Background:  During the emergence of the HIV epidemic in the United States, it was recognized that the burden of invasive pneumococcal disease was increased as much as 100-fold among HIV-infected people. This burden of disease has diminished following the introduction of HAART. Developing countries, and particularly Africa, now harbor the major burden of pneumococcal disease associated with HIV infection. The reservoir of pneumococcal infections in the community is nasopharyngeal carriage in children. HIV-infected women are thus at particular risk for the acquisition of the disease. The distribution of serotypes among HIV-infected adults reflects their acquisition from children. Antimicrobial resistance is more common among pneumococci isolated from HIV-infected adults and children, than from controls.

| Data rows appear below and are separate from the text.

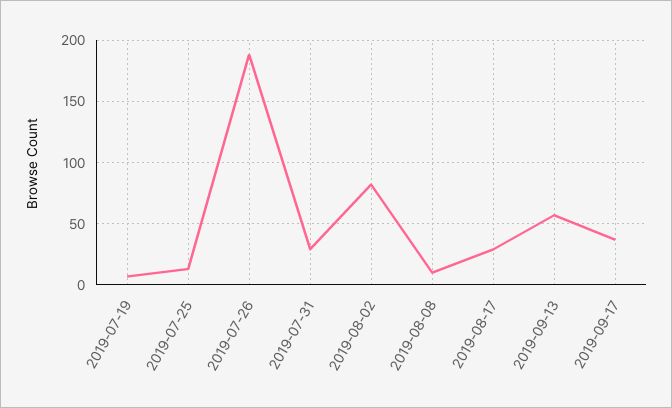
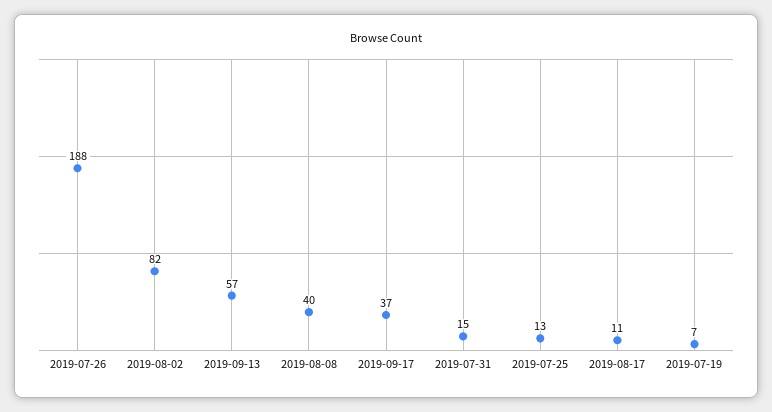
2019-07-31: 30 -> 15
2019-08-08: 10 -> 40
2019-08-17: 30 -> 11

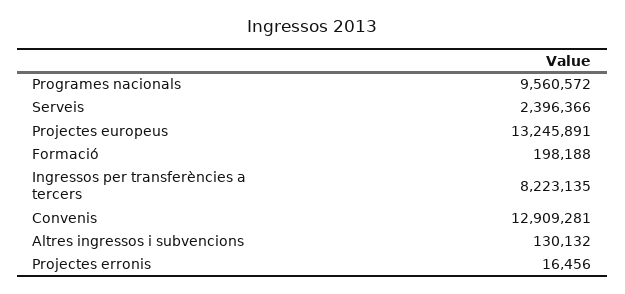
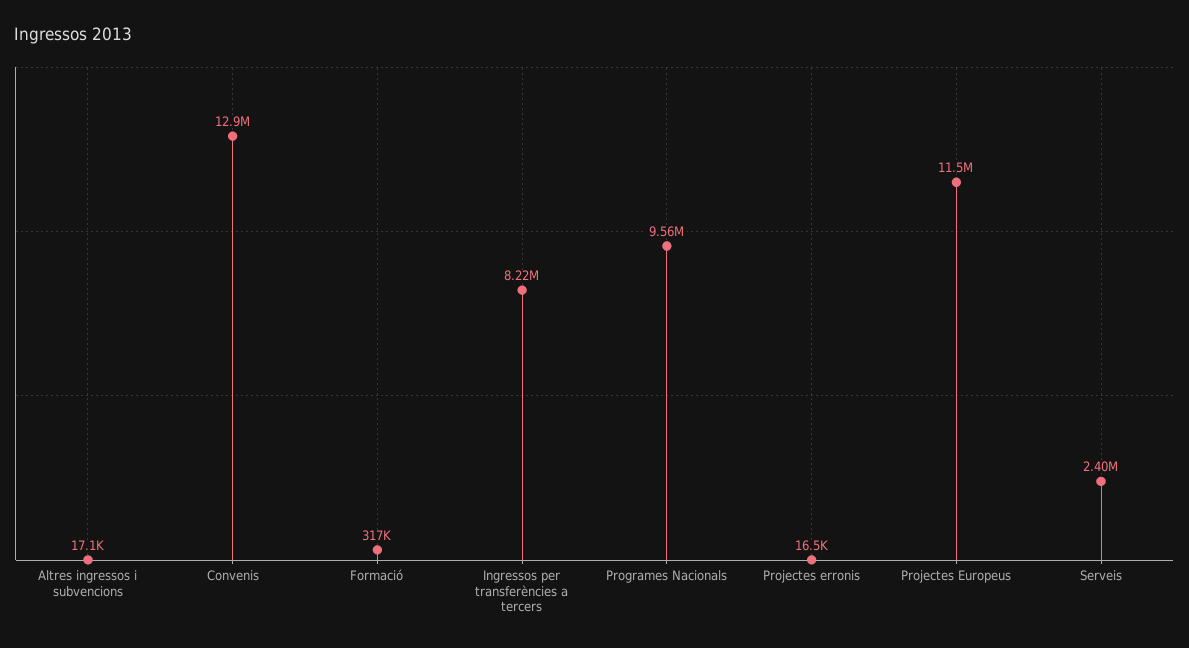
Projectes europeus: 13245891 -> 11500000
Formació: 198188 -> 317000
Altres ingressos i subvencions: 130132 -> 17100

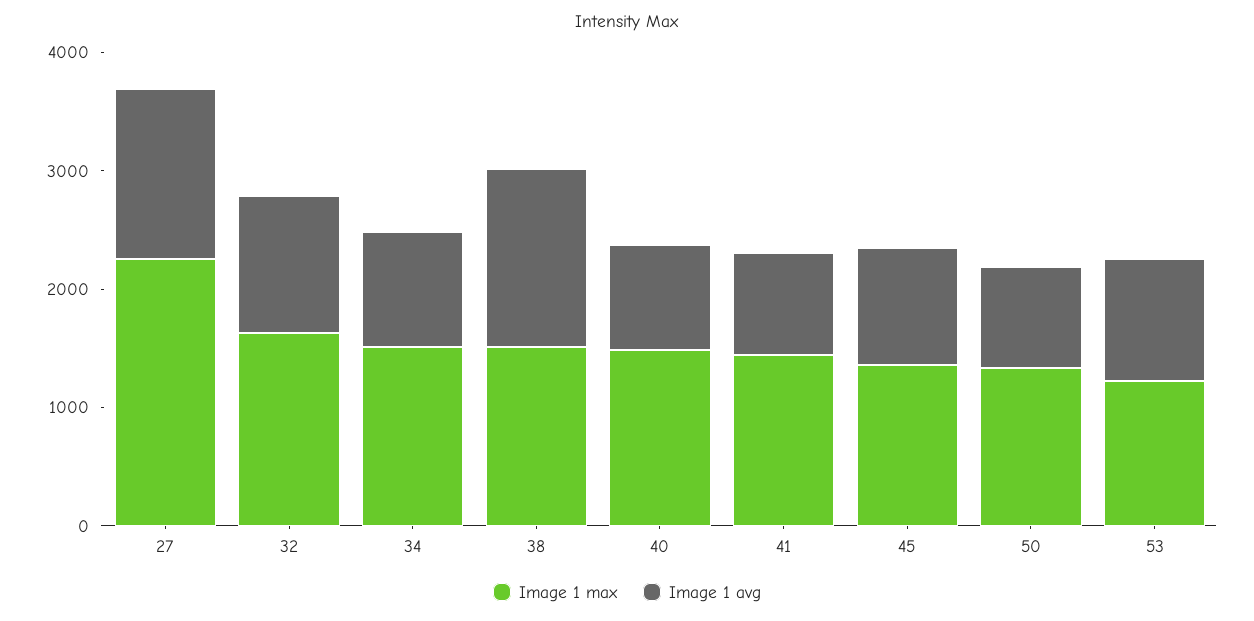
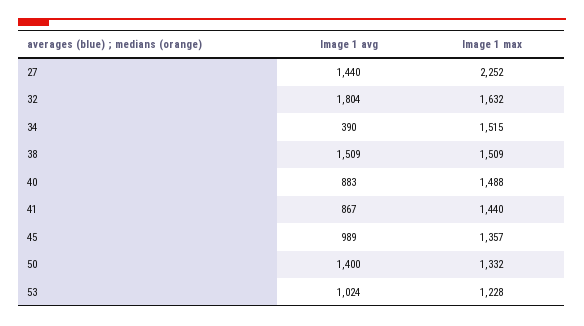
Image 1 avg, 32: 1200 -> 1804
Image 1 avg, 34: 1000 -> 390
Image 1 avg, 50: 800 -> 1400

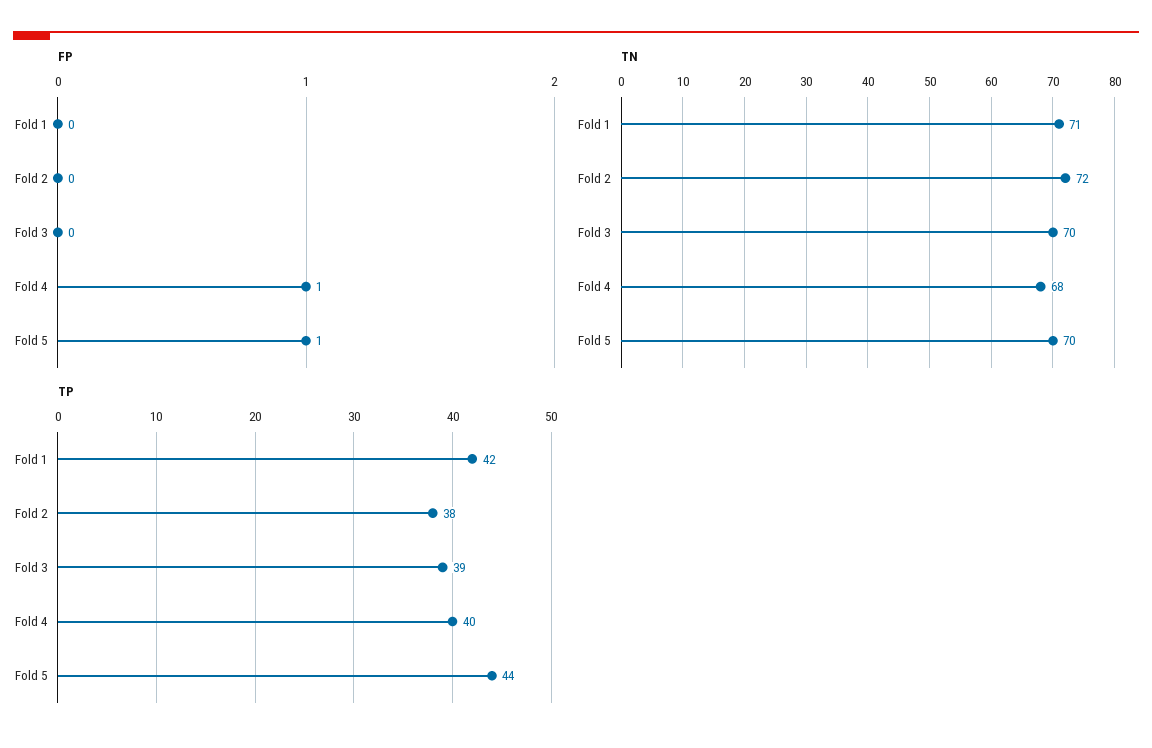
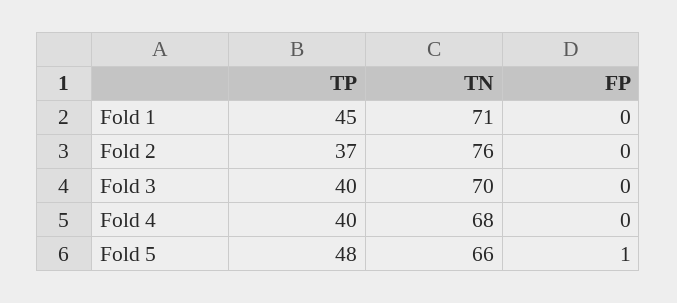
FP, Fold 4: 1 -> 0
TN, Fold 2: 72 -> 76
TN, Fold 5: 70 -> 66
TP, Fold 1: 42 -> 45
TP, Fold 2: 38 -> 37
TP, Fold 3: 39 -> 40
TP, Fold 5: 44 -> 48

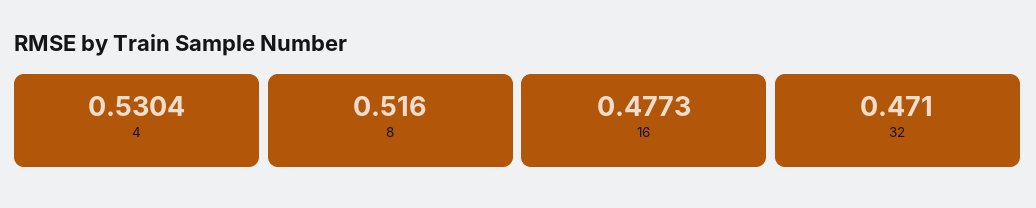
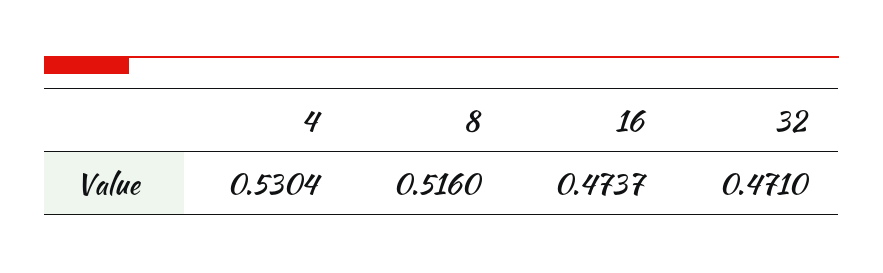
16: 0.4773 -> 0.4737

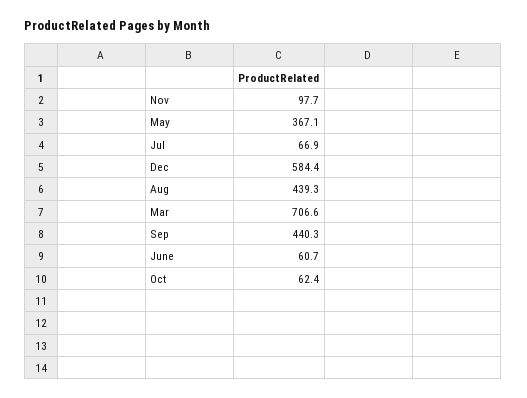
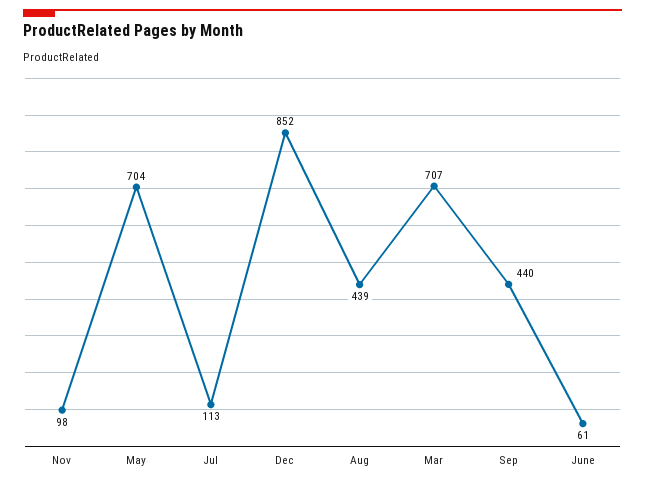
May: 367.1 -> 704
Jul: 66.9 -> 113
Dec: 584.4 -> 852
Oct: 62.4 -> none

Conclusions:  While mortality and multilobar disease are related to diminishing CD4 counts, mortality comparisons with HIV-uninfected patients are confounded by severity of disease and age. Response to appropriate antimicrobial therapy is generally good if such therapy is instituted early. While trimethoprim–sulphamethoxazole prophylaxis confers significant protection from mortality, the effect of this prophylaxis on pneumococcal disease is controversial as resistance emerges rapidly. The polysaccharide pneumococcal vaccine is not protective in HIV-infected adults who are not receiving ART, but studies are underway to evaluate the protective efficacy of pneumococcal conjugates in adults. Among HIV-infected children, pneumococcal conjugate vaccine protects against invasive disease due to vaccine serotypes and has been shown to reduce the burden of lower respiratory tract infections and clinical pneumonia.